Now, before we go to the detail on audit procedures of fixed assets, it is good to start with the overview of fixed assets including the relevance standard with deal with, the control, assertion, and the risks that might be happened to fixed assets.

Fixed assets are the long term assets that record in the balance sheet and showing balance at the end of the reporting date. Fixed assets are non-current assets that have a useful life for more than one year.

Fixed assets are not recognized as expenses in the income statement at the time of purchasing but it is recognized as expenses when the entity uses them.

Fixed assets are normally large if we compare to other assets like current assets. And they are generally considered as sensitive areas from the audit perspective.

The auditor in charge of these areas should be the one that has experiences and knowledge enough otherwise the detection or audit risks might be increasing.

Understanding Control:

Auditors should obtain the key control on how the entity manages and control its fixed assets. The better auditors understand internal control over fixed assets, the better the auditor tailors the procedures and implement the procedures.

There are many key areas that they should consider reviewing. Those including CAPEX budget preparation, and authorization.

The procurement procedures from suppliers finding process into receiving assets as well as making payments. These controls are critical for auditors. If the controls here are not strong, then the quality of financial reporting related to fixed assets is also questionable.

One auditor obtains and updates their understanding of the key internal control, then they should validate the control by testing the key process and control that mater to financial statements.  The procedure should be tailor after validation of the control.


Fixed assets are the accounting balance that reports and present in the balance sheet and the assertion used to prepare and report these items are not much different from other balance sheet items. The audit procedures should sufficient enough to address all of these assertions.

  • Existence: There are the risks that fixed assets that report in the balance sheet might not exist. To ensure this, the auditor should consider performing the physical observation as well as joining the physical observation.

== Problems to solve ==
1. List the topics that the text on auditing fixed assets says its overview will cover before it turns to the detailed audit procedures.
2. In the fixed-assets audit text, what should the auditor consider doing to address the risk that reported fixed assets might not exist?
3. Please continue the text on auditing fixed assets from its last sentence.

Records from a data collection

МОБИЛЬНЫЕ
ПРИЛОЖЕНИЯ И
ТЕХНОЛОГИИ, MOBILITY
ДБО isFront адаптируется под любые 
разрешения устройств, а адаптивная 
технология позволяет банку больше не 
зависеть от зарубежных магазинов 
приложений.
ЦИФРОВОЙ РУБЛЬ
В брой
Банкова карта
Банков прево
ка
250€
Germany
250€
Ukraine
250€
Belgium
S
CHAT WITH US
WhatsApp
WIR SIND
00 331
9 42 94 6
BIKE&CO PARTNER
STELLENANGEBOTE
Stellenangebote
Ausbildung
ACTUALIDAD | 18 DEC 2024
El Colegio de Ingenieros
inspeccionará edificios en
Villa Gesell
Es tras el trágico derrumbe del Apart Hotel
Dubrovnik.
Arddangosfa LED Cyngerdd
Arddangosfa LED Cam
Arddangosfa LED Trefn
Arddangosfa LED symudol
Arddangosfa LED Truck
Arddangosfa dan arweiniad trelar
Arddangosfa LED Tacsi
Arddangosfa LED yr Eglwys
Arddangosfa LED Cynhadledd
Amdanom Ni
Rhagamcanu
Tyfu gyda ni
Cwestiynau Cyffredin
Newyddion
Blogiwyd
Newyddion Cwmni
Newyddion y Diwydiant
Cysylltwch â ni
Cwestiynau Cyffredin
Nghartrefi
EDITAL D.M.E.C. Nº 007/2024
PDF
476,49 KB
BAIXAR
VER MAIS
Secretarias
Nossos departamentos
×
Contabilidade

== Answers to the exercise ==
1.
- The relevant standard that deals with fixed assets
- The control
- The assertions
- The risks that might happen to fixed assets

2. Performing the physical observation, as well as joining the physical observation.

3.
  • Completeness: this assertion concern the completeness of fixed assets that record in the balance sheet, as well as fixed assets listing. If the fixed assets are not completely records, understatement is likely to happen.
  • Valuation assertion concern about the net present value of the reported fixed assets. These including the cost that entity include or exclude from the cost of capitalization as well as recoverability of fixed assets compared to its net book value. There are the risks of overstatement of fixed assets for certain assets that significantly affected by technology.
  • Cuff off is the income statement assertion, but it is like the balance sheet assertion. For example, if the fixed assets that purchase before and after the reporting date are not correctly cut off then the fixed asset amount that reports in financial statements also not correct.
  • Classification: This assertion concerning the classification between fixed assets and current assets as well as the items among the fixed assets. For example, repair and maintenance might be included in the capital expenditure.
  • Disclosure: This assertion concern the disclosure of important information that matters to the users of financial statements. Those include the accounting policy, significant purchase, as well as disposal.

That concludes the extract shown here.